===== Excerpted records =====

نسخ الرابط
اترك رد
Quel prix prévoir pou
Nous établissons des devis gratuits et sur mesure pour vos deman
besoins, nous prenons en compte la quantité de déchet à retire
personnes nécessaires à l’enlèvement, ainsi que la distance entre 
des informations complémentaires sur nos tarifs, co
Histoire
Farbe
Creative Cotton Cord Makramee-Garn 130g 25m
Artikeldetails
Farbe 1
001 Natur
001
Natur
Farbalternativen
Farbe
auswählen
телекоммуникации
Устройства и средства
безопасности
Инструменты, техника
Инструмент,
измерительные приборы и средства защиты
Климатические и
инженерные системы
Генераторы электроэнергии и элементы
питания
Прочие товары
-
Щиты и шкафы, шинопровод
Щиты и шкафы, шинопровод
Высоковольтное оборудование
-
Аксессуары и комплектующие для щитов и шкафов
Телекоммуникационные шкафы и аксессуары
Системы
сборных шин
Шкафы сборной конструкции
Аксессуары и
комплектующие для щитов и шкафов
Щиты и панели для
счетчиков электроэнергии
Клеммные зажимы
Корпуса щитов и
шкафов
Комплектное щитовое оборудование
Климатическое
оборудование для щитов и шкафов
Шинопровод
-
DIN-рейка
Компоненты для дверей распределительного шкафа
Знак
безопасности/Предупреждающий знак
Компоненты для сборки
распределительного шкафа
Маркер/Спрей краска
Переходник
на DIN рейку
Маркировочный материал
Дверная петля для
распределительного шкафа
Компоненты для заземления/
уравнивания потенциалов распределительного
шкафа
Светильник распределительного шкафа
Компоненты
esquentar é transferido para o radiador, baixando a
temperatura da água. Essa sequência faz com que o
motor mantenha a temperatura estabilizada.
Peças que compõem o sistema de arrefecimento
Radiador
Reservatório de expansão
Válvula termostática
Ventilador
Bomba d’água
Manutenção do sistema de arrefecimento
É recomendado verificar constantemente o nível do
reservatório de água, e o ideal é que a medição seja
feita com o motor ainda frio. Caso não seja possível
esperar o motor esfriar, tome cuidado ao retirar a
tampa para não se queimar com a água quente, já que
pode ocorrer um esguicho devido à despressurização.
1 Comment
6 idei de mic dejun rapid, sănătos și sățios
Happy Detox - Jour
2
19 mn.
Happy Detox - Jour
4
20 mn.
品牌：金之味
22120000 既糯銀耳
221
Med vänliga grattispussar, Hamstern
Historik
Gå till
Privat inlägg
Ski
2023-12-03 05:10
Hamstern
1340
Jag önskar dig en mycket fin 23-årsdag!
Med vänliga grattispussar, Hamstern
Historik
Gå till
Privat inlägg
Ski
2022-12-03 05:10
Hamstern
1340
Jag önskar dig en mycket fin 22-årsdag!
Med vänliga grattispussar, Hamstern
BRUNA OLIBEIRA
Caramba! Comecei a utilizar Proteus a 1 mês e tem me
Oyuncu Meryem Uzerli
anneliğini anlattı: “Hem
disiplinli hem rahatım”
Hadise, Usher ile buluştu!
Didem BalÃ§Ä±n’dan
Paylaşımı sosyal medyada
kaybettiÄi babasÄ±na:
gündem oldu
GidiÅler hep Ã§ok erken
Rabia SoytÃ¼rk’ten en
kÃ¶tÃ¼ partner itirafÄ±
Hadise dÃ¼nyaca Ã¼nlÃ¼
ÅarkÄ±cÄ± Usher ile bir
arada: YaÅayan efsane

=====

* [Work task] Look through the data above for the word "электроэнергии". Report each line where it occurs.

* [Answer space]
Генераторы электроэнергии и элементы
счетчиков электроэнергии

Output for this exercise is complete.